Moissonneuse dans les champs de blé en France – Thierry Ryo
Comment prévoir son assolement à un an en période d’inflation des coûts de production, de flambée des prix des matières premières agricoles, alors que se profile une période de sécheresse.
Selon FDSEA Conseil de la Marne et AS Entreprises, le coût de revient de la tonne de blé s’établissait dans la Marne à 157 € en 2021. En se référant aux prix des intrants observés durant l’automne et le début de l’hiver passé, ce coût passe à 204 € sur la base d’un rendement potentiel de 9t/ha. Mais il est plus élevé si les intrants ont été achetés plus tard (239 €/t aux prix des intrants du 24 février 2022). En fait, les coûts de revient varieront fortement d’une exploitation à l’autre en fonction des dates auxquels ils ont été achetés.
Nous pourrions nous consoler en se disant que le prix de la tonne de blé a allègrement franchi le seuil de 400 € courant mai, ce qui laisse, a priori, une marge.
Or, ces dernières semaines, les conditions climatiques pénalisent le potentiel de rendement de l’ensemble des cultures céréalières alors que la volatilité des cours des céréales est très marquée. Si le rendement est de 7,5t/ha et non pas de 9t/ha, le coût de production de la tonne passe alors à 245 €. Et pour une production moyenne de 6t/ha, à 306 €.
Autrement dit, si le prix FOB de la tonne de blé est sur le marché de Rouen inférieur à 330 €, le céréalier essuiera des pertes. Or ce prix de 330 € n’a été atteint qu’au mois de mars après le début des hostilités le 24 février dernier entre l’Ukraine et la Russie.
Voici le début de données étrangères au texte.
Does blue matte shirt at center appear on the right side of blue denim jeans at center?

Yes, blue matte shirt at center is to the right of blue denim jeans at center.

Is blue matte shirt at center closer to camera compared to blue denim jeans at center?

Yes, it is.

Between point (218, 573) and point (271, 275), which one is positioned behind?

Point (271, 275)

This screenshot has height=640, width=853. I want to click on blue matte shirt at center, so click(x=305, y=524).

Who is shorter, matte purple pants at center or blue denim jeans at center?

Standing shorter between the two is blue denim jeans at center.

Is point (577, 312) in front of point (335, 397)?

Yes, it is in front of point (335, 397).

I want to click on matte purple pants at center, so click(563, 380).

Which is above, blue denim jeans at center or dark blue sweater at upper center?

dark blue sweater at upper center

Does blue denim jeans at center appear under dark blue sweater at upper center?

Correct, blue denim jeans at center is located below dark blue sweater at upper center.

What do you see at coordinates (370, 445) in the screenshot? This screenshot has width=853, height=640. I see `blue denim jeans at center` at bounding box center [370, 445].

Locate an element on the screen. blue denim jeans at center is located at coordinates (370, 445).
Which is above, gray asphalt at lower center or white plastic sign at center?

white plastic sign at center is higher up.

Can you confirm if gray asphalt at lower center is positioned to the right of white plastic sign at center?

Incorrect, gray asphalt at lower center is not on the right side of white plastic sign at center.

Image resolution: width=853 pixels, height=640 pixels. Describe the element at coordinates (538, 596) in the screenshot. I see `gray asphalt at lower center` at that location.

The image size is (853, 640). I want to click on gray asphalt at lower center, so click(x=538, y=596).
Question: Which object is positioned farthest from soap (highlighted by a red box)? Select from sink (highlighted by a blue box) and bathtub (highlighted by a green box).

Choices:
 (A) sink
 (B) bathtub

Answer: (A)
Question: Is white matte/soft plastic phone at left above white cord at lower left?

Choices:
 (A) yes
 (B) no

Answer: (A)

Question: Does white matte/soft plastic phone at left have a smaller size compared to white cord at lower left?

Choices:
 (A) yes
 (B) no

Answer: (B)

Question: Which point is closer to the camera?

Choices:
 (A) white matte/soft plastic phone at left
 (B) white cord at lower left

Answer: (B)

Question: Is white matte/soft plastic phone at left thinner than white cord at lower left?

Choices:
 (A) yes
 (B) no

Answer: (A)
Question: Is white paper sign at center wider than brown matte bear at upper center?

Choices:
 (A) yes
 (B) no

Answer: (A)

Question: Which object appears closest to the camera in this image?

Depuis la récolte 2021, le prix de la tonne de blé oscillait autour 250 € la tonne sans franchir le seuil de 300 €. Le moindre signe de détente sur les marchés des céréales conduira à un repli prononcé des cours du blé.
Assolement 2022-2023
Mais qu’en sera-t-il pour le prochain assolement 2022-2023. Outre le respect des règles agronomiques de bon sens qu’il sera nécessaire de respecter, il doit être raisonné en estimant des coûts de production en fonction des prix d’achats des approvisionnements sans pour autant avoir la certitude que le prix de vente de blé compensera là encore ces coûts de production.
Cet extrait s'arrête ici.